I'm picturing this. You're on a narrow bridge and there is a train rapidly closing on your position. You've already been advised that you'd have a minute to clear and yet, you want to know what to do with the gear? If CSX is on the hook, there is no way the studio and victim are in the clear.

I expect CSX to play hardball with this.


----------



## Anderson (Jul 27, 2017)

Thirdrail7 said:


> I'm mystified by the information Devil's Advocate has posted. The jury found the victim AND the Studio not liable. This is astounding when you consider a quote from the article Chamilton listed above:
> 
> 
> 
> ...


As I said, I can at least see them not finding the victim liable due to the issues with some negligence statutes.
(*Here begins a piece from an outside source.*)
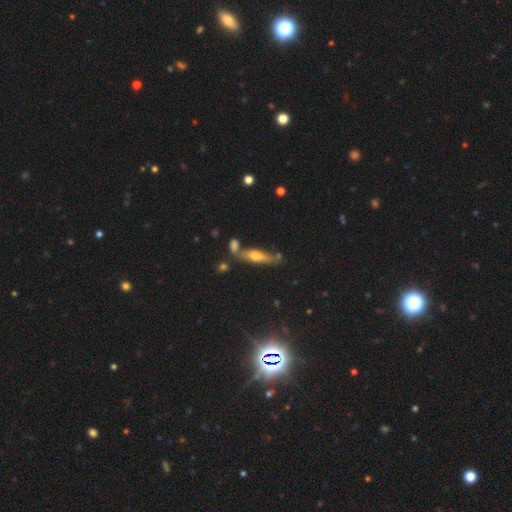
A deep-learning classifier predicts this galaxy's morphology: Smooth or featured: smooth — 45% (tied with featured or disk — 45%)
Merging: none — 66% (minor disturbance — 15%)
This may be a side-effect of the jury instructions. I'm surprised that they didn't hold the studio liable, however, for...oh, I dunno, _ordering the crew to trespass on an active railroad_. I'm also surprised that they _did_ find CSX liable in any significant fashion considering that these guys were, you know, trespassing, but I'm also reminded of the Love Canal case (the chemical company _told_ the city the land was contaminated but the city insisted on buying it for a school regardless).

(Also, am I the only one who noticed that the percentages don't add up to 100%?)


----------



## west point (Jul 27, 2017)

What else can we expect from a red neck jury ? Bull must have had a hand in picking the jury ?


----------



## LookingGlassTie (Jul 27, 2017)

I always thought that with a wrongful-death lawsuit, the plaintiff not only had to establish that the defendant's actions caused the death, but also that said actions were negligent or reckless?
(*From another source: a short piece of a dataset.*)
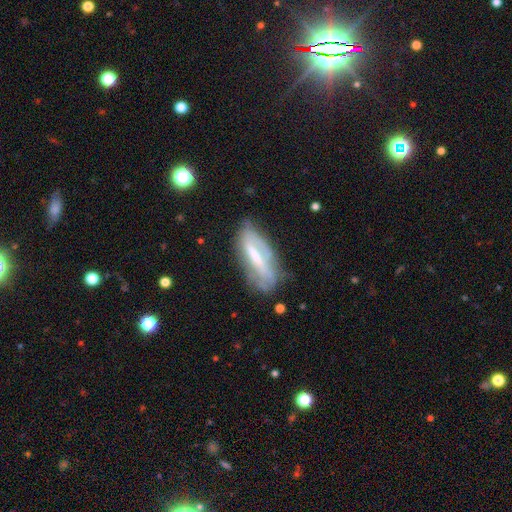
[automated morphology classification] This appears to be a featured or disk galaxy (60%). Merging: none (58%).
Also, exactly what "duty of care" did CSX have? Not saying they didn't have one, just curious as to exactly what it was.

Granted, I don't know what the jury instructions entailed, and I realize that plays into it also.


----------



## VentureForth (Jul 27, 2017)

This is an OJ Simpson "If the glove doesn't fit, you must acquit" type of verdict. CSX lost because the plaintiff argued that that two previous trains should have warned the third train. If I were the defendant's lawyer, I would have said that two trains passing at full speed should have been enough evidence to warn ALL the staff that maybe they shouldn't be there.

The only part of the Plaintiff's case I can even remotely have difficulty defending is the fact that the engineer didn't even attempt to slow down until after impact.



west point said:


> What else can we expect from a red neck jury ? Bull must have had a hand in picking the jury ?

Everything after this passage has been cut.